> _作業内容_:
#1 BankingWeb21の記事のうち、「日本電気(株)は1日、都内で」から「株)と結んだことも発表した。」までを含めて、そのとおりに書き写してください。
#2 BankingWeb21の記事によると、DBMSに採用されるのは何か。
#3 BankingWeb21の記事を、最後の文の後から続けて書くこと。

> _本文_:

---

日本電気(株)は1日、都内で記者会見を開催し、金融機関向けの勘定システム『BankingWeb21』を発表した。同時に、BankingWeb21の販売やシステムの保守、運用に関する提携を、米ヒューレット・パッカード社、日本ヒューレット・パッカード(株)、米オラクル社、日本オラクル(株)、米BEAシステムズ社、日本ビー・イー・エー・システムズ(株)と結んだことも発表した。
左から、日本電気の西垣浩司社長、日本電気(株)の川村敏郎支配人、米HPのWilliam V. Russell(ウィリアム・V.ラッセル)バイスプレジデント、日本HPの寺澤正雄社長 |
左から、日本BEAの井上基社長、米BEAのBill Coleman(ビル・コールマン)会長兼CEO、日本オラクルの佐野力社長、米オラクルのGary Bloom(ゲイリー・ブルーム)バイスプレジデント |
BankingWeb21は銀行など金融機関を対象とした勘定系システムで、銀行業務の基幹部分となる預金、為替、融資、顧客管理、総勘定元帳の管理をサポートする。システム構成の概念としては、ネットワークの中心に全体を統括するサーバーを設置し、それに預金や為替などを担当するサーバーを接続して運用する。新たな機能を付加する際にはサーバーを追加、もしくはソフトウェアを新規導入することで、機能を追加することができるという。
サーバーのプラットフォームはHP-UXを使用し、ハードウェアはCPUにHPのPA-RISCプロセッサー(PA-8500)を搭載したNECのハイエンドサーバー『NX7000』シリーズを用いる。DBMSには『Oracle』を採用する。

---

> _提供データ_:

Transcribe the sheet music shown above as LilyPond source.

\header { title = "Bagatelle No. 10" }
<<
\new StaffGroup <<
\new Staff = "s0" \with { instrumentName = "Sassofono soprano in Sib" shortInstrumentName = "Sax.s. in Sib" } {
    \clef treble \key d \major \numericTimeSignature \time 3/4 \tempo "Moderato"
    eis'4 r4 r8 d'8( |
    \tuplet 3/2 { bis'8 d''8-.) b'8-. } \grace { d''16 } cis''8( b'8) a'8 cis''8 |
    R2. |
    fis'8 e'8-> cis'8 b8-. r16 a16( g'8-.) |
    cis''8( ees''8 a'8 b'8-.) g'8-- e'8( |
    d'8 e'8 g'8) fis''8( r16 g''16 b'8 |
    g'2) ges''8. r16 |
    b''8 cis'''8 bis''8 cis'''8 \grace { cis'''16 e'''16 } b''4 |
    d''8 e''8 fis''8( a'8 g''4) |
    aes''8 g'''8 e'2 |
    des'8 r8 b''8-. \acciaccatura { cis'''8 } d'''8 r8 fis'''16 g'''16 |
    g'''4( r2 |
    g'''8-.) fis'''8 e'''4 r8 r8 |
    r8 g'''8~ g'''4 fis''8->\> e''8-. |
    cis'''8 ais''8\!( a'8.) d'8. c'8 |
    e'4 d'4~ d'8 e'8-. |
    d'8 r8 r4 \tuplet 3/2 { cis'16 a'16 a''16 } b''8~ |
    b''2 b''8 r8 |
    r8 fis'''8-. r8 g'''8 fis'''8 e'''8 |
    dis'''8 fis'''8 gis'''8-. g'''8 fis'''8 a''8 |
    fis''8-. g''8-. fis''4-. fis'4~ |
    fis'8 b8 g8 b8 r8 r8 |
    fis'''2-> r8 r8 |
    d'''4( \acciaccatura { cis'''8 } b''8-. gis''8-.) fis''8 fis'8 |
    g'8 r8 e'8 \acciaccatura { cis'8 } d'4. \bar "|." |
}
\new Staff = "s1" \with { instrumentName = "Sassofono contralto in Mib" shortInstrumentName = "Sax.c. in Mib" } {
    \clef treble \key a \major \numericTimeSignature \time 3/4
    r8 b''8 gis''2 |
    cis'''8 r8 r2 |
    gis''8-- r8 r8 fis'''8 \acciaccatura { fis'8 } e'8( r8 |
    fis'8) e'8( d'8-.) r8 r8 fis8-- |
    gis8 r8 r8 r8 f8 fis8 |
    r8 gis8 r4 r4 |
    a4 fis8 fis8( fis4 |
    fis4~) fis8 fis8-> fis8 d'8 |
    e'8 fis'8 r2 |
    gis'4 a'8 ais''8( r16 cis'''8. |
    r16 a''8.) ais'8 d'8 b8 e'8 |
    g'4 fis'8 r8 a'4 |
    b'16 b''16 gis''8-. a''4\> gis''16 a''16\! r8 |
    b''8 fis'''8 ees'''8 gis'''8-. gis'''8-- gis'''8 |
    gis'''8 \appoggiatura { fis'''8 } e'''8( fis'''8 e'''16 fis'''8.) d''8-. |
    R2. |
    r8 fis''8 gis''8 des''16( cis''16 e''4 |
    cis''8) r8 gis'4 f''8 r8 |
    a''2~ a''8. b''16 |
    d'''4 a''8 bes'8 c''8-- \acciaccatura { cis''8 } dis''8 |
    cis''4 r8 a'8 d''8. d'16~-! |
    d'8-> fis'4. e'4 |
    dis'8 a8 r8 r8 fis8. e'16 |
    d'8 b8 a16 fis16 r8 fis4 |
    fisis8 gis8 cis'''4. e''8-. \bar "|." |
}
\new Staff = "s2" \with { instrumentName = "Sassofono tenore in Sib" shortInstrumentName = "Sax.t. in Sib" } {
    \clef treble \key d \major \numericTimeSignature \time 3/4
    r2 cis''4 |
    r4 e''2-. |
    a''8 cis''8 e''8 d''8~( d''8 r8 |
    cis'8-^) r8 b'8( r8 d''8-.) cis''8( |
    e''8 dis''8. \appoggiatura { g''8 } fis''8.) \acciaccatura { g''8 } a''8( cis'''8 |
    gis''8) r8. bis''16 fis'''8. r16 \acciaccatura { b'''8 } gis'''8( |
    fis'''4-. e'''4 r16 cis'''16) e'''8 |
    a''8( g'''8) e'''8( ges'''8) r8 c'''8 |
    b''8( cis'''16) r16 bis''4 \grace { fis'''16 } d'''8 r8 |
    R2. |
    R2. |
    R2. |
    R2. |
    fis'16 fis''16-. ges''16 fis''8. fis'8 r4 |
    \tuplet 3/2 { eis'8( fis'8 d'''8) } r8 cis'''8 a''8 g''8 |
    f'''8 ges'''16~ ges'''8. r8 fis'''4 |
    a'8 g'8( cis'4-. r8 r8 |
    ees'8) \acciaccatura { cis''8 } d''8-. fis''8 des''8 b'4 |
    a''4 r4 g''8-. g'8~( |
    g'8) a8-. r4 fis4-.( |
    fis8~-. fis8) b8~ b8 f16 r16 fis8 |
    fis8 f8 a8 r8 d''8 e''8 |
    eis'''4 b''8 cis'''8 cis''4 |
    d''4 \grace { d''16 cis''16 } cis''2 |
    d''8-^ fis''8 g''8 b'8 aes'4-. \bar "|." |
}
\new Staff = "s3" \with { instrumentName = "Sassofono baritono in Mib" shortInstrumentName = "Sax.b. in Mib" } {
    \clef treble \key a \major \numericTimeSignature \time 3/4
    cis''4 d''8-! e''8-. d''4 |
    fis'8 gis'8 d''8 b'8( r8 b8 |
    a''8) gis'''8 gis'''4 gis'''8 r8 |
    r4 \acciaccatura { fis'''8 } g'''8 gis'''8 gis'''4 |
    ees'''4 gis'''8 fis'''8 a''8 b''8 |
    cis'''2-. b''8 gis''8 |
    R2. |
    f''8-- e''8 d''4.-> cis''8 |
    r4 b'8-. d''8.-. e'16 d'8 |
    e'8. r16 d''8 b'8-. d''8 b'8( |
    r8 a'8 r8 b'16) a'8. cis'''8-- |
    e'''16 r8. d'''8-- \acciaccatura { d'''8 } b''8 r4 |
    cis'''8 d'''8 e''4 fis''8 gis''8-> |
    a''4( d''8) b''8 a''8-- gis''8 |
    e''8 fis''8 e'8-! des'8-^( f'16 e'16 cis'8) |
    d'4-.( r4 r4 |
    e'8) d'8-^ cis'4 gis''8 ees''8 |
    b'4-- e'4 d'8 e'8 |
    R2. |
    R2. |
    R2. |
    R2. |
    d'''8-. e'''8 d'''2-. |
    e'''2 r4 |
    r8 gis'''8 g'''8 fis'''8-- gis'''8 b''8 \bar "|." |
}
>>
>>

---

> _期待される結果_:
#1
日本電気(株)は1日、都内で記者会見を開催し、金融機関向けの勘定システム『BankingWeb21』を発表した。同時に、BankingWeb21の販売やシステムの保守、運用に関する提携を、米ヒューレット・パッカード社、日本ヒューレット・パッカード(株)、米オラクル社、日本オラクル(株)、米BEAシステムズ社、日本ビー・イー・エー・システムズ(株)と結んだことも発表した。

#2 『Oracle』が採用される。

#3
NECは、今回のシステム開発に際し、前述の各社と戦略提携を結んだ。これは“Global
Banking System Solution Alliance”(GBSソリューションアライアンス)と名づけられている。この提携は、BankingWeb21の製品開発とこれを利用したシステムの開発、運用保守サポートを共同で行なうことが中心となる。4社で共同で製品開発を進めるほか、顧客に対するシステム構築サポートや24時間365日の運用保守サポートも提供するという。
また、販売に関しても共同で行なうことを予定しており、顧客に対して共同プロジェクトを組んでアプローチをかけることも想定している。今回に限らず、4社は今後も新たなシステムの開発に向けて協調姿勢を維持するとしている。
NECの西垣氏は、「国際競争力を持った製品の開発に取り組んできた。アジアでは古い勘定系システムを運用している金融機関が多く、ビジネスチャンスは大きいと考えている。HP、オラクル、BEAという強力なパートナーと協力してビジネスを進めたい」とコメントした。
西垣氏(中央)を中心に各社の出席者が並んだ |
NECでは、BankingWeb21の販売活動を本日開始した。価格は顧客数が100万、口座数が200万規模のシステムで20億円となっている。すでに(株)八千代銀行への導入が決まっており、2001年5月のシステム稼動を予定しているという。
同社では今後5年間で100システムの販売を見込んでいる。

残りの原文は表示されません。